Big Data: Decisões e Planejamento Assertivos

Temos falado bastante sobre Indústria 4.0 em nosso blog (se você ainda não viu nada acerca do tema, aconselho voltar um pouquinho e dar uma lida), logo, não poderíamos deixar de falar sobre Big Data, um conceito importantíssimo para o futuro da indústria e de muitos outros segmentos.

No artigo de hoje você verá:

  • O que é Big Data
  • Big Data Analytics
  • Big Data na prática

Big Data

O que é Big Data?

O termo Big Data refere-se a enorme quantidade de dados que são gerados a cada segundo.

Hoje em dia, tudo o que fazemos em dispositivos eletrônicos geram dados, desde simples curtidas numa rede social até o maquinário de uma fábrica.

Só para se ter uma ideia do quão valiosos podem ser tais dados, estima-se (segundo a IDC) que o mercado de dados deve crescer 600% a mais do que a TI, até o fim do ano, atingindo a marca de 41,5 bilhões de dólares.

Big Data Analytics – desvendando oportunidades escondidas a olho nu

O grande desafio está em interpretar toda essa enorme quantidade de dados e, a partir daí, gerar insights que direcionarão o futuro da companhia.

Antes, os dados provinham principalmente de feedback dos consumidores, que podiam ser analisados com mais facilidade. Em contrapartida, entender máquinas pode ser um tanto quanto mais complexo.

Surge, então, os Big Data Analytics, poderosos softwares que prometem analisar com precisão quantidades assustadoras de informações, impossíveis de serem feitas a “olho nu”. Assim, são identificadas oportunidades até agora escondidas nesse amontoado de dados.

Como usar o Big Data na prática para tomar decisões? Veja um exemplo para facilitar o entendimento

Imagine uma companhia multinacional de adereços esportivos, que possui inúmeras lojas por todo o país. Ela pretende entender melhor os comportamentos de seus consumidores.

Para isso, começa, através de Big Data Analytics, analisar diferentes informações acerca do seu público alvo.

O primeiro passo foi analisar todo o tráfego de seu site, aplicativo e redes sociais: quais produtos eram mais vistos? Qual era a faixa etária predominante por produto? Em que período do dia recebia mais visitas? E assim por diante.

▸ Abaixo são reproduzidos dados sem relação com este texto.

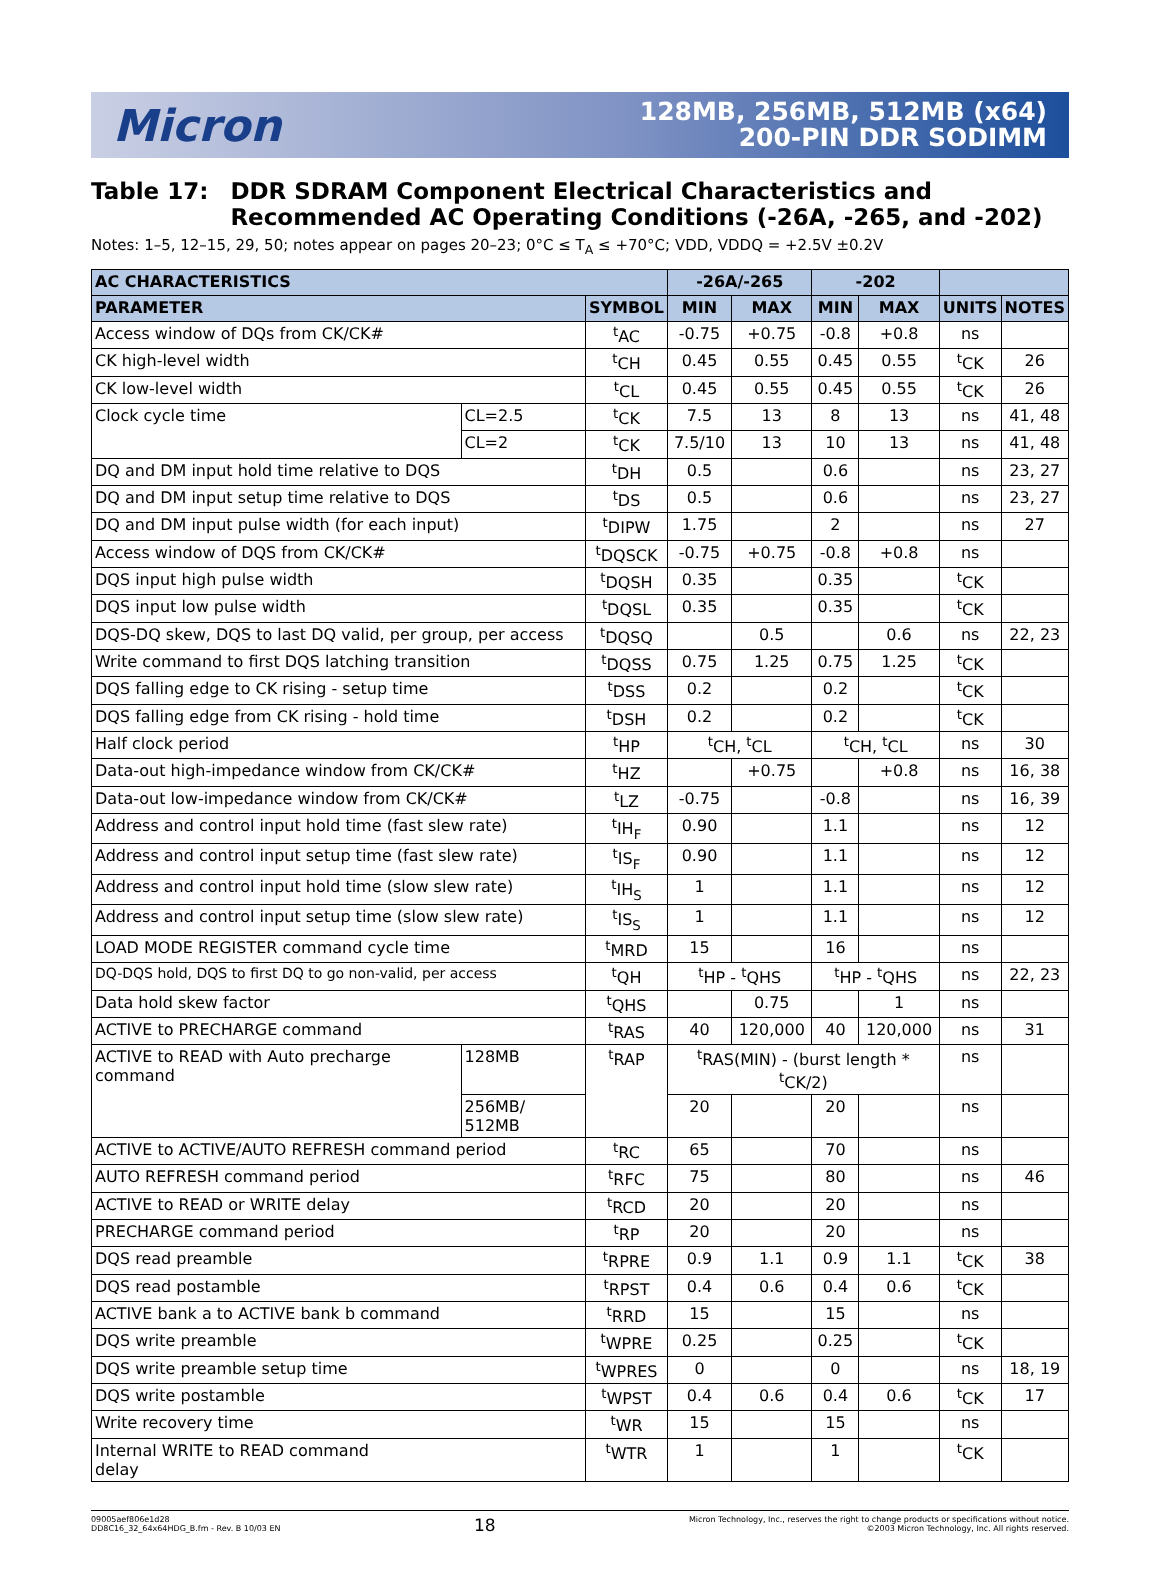Micron
128MB, 256MB, 512MB (x64)
200-PIN DDR SODIMM
Table 17: DDR SDRAM Component Electrical Characteristics and Recommended AC Operating Conditions (-26A, -265, and -202)
Notes: 1–5, 12–15, 29, 50; notes appear on pages 20–23; 0°C ≤ T<sub>A</sub> ≤ +70°C; VDD, VDDQ = +2.5V ±0.2V
| AC CHARACTERISTICS | | | -26A/-265 | | -202 | | | |
| --- | --- | --- | --- | --- | --- | --- | --- | --- |
| PARAMETER | | SYMBOL | MIN | MAX | MIN | MAX | UNITS | NOTES |
| Access window of DQs from CK/CK# | | <sup>t</sup> AC | -0.75 | +0.75 | -0.8 | +0.8 | ns | |
| CK high-level width | | <sup>t</sup> CH | 0.45 | 0.55 | 0.45 | 0.55 | <sup>t</sup> CK | 26 |
| CK low-level width | | <sup>t</sup> CL | 0.45 | 0.55 | 0.45 | 0.55 | <sup>t</sup> CK | 26 |
| Clock cycle time | CL=2.5 | <sup>t</sup> CK | 7.5 | 13 | 8 | 13 | ns | 41, 48 |
| | CL=2 | <sup>t</sup> CK | 7.5/10 | 13 | 10 | 13 | ns | 41, 48 |
| DQ and DM input hold time relative to DQS | | <sup>t</sup> DH | 0.5 | | 0.6 | | ns | 23, 27 |
| DQ and DM input setup time relative to DQS | | <sup>t</sup> DS | 0.5 | | 0.6 | | ns | 23, 27 |
| DQ and DM input pulse width (for each input) | | <sup>t</sup> DIPW | 1.75 | | 2 | | ns | 27 |
| Access window of DQS from CK/CK# | | <sup>t</sup> DQSCK | -0.75 | +0.75 | -0.8 | +0.8 | ns | |
| DQS input high pulse width | | <sup>t</sup> DQSH | 0.35 | | 0.35 | | <sup>t</sup> CK | |
| DQS input low pulse width | | <sup>t</sup> DQSL | 0.35 | | 0.35 | | <sup>t</sup> CK | |
| DQS-DQ skew, DQS to last DQ valid, per group, per access | | <sup>t</sup> DQSQ | | 0.5 | | 0.6 | ns | 22, 23 |
| Write command to first DQS latching transition | | <sup>t</sup> DQSS | 0.75 | 1.25 | 0.75 | 1.25 | <sup>t</sup> CK | |
| DQS falling edge to CK rising - setup time | | <sup>t</sup> DSS | 0.2 | | 0.2 | | <sup>t</sup> CK | |
| DQS falling edge from CK rising - hold time | | <sup>t</sup> DSH | 0.2 | | 0.2 | | <sup>t</sup> CK | |
| Half clock period | | <sup>t</sup> HP | <sup>t</sup> CH, <sup>t</sup>CL | | <sup>t</sup> CH, <sup>t</sup>CL | | ns | 30 |
| Data-out high-impedance window from CK/CK# | | <sup>t</sup> HZ | | +0.75 | | +0.8 | ns | 16, 38 |
| Data-out low-impedance window from CK/CK# | | <sup>t</sup> LZ | -0.75 | | -0.8 | | ns | 16, 39 |
| Address and control input hold time (fast slew rate) | | <sup>t</sup> IH<sub>F</sub> | 0.90 | | 1.1 | | ns | 12 |
| Address and control input setup time (fast slew rate) | | <sup>t</sup> IS<sub>F</sub> | 0.90 | | 1.1 | | ns | 12 |
| Address and control input hold time (slow slew rate) | | <sup>t</sup> IH<sub>S</sub> | 1 | | 1.1 | | ns | 12 |
| Address and control input setup time (slow slew rate) | | <sup>t</sup> IS<sub>S</sub> | 1 | | 1.1 | | ns | 12 |
| LOAD MODE REGISTER command cycle time | | <sup>t</sup> MRD | 15 | | 16 | | ns | |
| DQ-DQS hold, DQS to first DQ to go non-valid, per access | | <sup>t</sup> QH | <sup>t</sup> HP - <sup>t</sup>QHS | | <sup>t</sup> HP - <sup>t</sup>QHS | | ns | 22, 23 |
| Data hold skew factor | | <sup>t</sup> QHS | | 0.75 | | 1 | ns | |
| ACTIVE to PRECHARGE command | | <sup>t</sup> RAS | 40 | 120,000 | 40 | 120,000 | ns | 31 |
| ACTIVE to READ with Auto precharge command | 128MB | <sup>t</sup> RAP | <sup>t</sup> RAS(MIN) - (burst length * <sup>t</sup>CK/2) | | | | ns | |
| | 256MB/ 512MB | | 20 | | 20 | | ns | |
| ACTIVE to ACTIVE/AUTO REFRESH command period | | <sup>t</sup> RC | 65 | | 70 | | ns | |
| AUTO REFRESH command period | | <sup>t</sup> RFC | 75 | | 80 | | ns | 46 |
| ACTIVE to READ or WRITE delay | | <sup>t</sup> RCD | 20 | | 20 | | ns | |
| PRECHARGE command period | | <sup>t</sup> RP | 20 | | 20 | | ns | |
| DQS read preamble | | <sup>t</sup> RPRE | 0.9 | 1.1 | 0.9 | 1.1 | <sup>t</sup> CK | 38 |
| DQS read postamble | | <sup>t</sup> RPST | 0.4 | 0.6 | 0.4 | 0.6 | <sup>t</sup> CK | |
| ACTIVE bank a to ACTIVE bank b command | | <sup>t</sup> RRD | 15 | | 15 | | ns | |
| DQS write preamble | | <sup>t</sup> WPRE | 0.25 | | 0.25 | | <sup>t</sup> CK | |
| DQS write preamble setup time | | <sup>t</sup> WPRES | 0 | | 0 | | ns | 18, 19 |
| DQS write postamble | | <sup>t</sup> WPST | 0.4 | 0.6 | 0.4 | 0.6 | <sup>t</sup> CK | 17 |
| Write recovery time | | <sup>t</sup> WR | 15 | | 15 | | ns | |
| Internal WRITE to READ command delay | | <sup>t</sup> WTR | 1 | | 1 | | <sup>t</sup> CK | |
09005aef806e1d28
DD8C16_32_64x64HDG_B.fm - Rev. B 10/03 EN
18
Micron Technology, Inc., reserves the right to change products or specifications without notice.
©2003 Micron Technology, Inc. All rights reserved.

A partir dessa primeira coleta, foi possível traçar certas relações. Vamos supor que uma delas tenha sido a de que a chuteira X tenha sido visitado majoritariamente por jovens entre 14 e 22 anos.

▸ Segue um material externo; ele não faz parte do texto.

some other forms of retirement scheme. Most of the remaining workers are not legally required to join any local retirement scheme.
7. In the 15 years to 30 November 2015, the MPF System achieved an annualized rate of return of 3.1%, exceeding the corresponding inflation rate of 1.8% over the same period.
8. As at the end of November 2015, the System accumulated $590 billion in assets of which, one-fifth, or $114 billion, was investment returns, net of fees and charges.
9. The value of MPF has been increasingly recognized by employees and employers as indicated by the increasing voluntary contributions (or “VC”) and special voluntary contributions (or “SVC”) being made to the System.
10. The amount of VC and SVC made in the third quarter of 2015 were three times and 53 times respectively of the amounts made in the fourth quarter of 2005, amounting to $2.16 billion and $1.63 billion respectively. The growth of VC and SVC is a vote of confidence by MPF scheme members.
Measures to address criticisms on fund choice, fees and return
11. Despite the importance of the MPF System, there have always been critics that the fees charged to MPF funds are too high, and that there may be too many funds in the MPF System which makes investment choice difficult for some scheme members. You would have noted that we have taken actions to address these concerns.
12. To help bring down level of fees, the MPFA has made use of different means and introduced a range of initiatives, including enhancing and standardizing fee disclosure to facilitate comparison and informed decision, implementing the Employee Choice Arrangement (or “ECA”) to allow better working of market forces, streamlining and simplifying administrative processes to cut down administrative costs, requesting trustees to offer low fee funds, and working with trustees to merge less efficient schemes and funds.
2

Estando em ano de Copa do Mundo, a companhia, a partir desses dados, capta uma oportunidade interessante de negócio: uma promoção da chuteira X, próximo ao início da Copa, que atinja a esse público.

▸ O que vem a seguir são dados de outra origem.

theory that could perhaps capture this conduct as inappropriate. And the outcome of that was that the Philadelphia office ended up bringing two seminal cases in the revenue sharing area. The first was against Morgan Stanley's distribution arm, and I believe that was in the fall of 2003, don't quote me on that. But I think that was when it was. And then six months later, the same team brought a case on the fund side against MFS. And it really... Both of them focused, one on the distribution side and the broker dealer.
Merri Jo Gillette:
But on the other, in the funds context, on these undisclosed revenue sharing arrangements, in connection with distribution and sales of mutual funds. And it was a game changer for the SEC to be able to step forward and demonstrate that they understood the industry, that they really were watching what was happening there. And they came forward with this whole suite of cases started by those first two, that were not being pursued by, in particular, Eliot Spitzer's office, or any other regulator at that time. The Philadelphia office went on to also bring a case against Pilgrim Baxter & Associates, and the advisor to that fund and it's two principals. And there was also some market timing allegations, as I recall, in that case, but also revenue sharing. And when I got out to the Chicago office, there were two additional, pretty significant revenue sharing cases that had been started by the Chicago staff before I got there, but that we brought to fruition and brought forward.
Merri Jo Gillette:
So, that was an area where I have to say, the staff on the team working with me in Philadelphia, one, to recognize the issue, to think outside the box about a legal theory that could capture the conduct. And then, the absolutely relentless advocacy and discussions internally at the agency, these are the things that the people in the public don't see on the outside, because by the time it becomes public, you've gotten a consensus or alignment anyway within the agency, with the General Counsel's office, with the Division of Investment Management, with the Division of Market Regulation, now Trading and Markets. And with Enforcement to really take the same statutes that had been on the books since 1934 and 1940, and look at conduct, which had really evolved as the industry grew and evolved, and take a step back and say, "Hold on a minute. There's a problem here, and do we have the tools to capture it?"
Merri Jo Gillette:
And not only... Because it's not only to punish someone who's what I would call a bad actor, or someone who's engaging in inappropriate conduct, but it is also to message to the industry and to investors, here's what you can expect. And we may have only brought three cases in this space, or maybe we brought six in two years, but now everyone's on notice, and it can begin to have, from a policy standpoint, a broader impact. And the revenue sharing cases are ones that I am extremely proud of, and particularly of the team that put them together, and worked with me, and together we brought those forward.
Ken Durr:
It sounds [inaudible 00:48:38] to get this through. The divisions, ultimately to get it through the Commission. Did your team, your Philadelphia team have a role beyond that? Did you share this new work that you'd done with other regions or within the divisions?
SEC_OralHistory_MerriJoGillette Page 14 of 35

Visto que esse insight foi concebido com boa folga até o mês de Junho, a companhia ainda pode comprar matéria-prima em maior quantidade do que o normal, pagando menos, podendo emplacar sua promoção como um sucesso, visto que os preços serão mais baixos baixos devido a matéria-prima que saiu mais barata.

A segunda relação traçada foi de que a bola de futebol Y tem sido pouco visitada, portanto, sua produção pode ser cortada e substituída pela bola Z, a qual teve muito mais interessados. Isso permite que a empresa não fique com estoque parado, dando prejuízo.

Por fim, através do geomarketing, onde são levados em consideração diversos dados demográficos, a companhia decidiu abrir duas novas lojas em centros comerciais estratégicos, visto que boa parte de seu público era de classe média e comprava não apenas para si, mas para seus filhos também. Abrindo-as, foi possível facilitar a compra de seu público, o qual já trabalhava na região.

Deu para se ter uma noção do quanto o Big data pode ser utilizado, não é mesmo?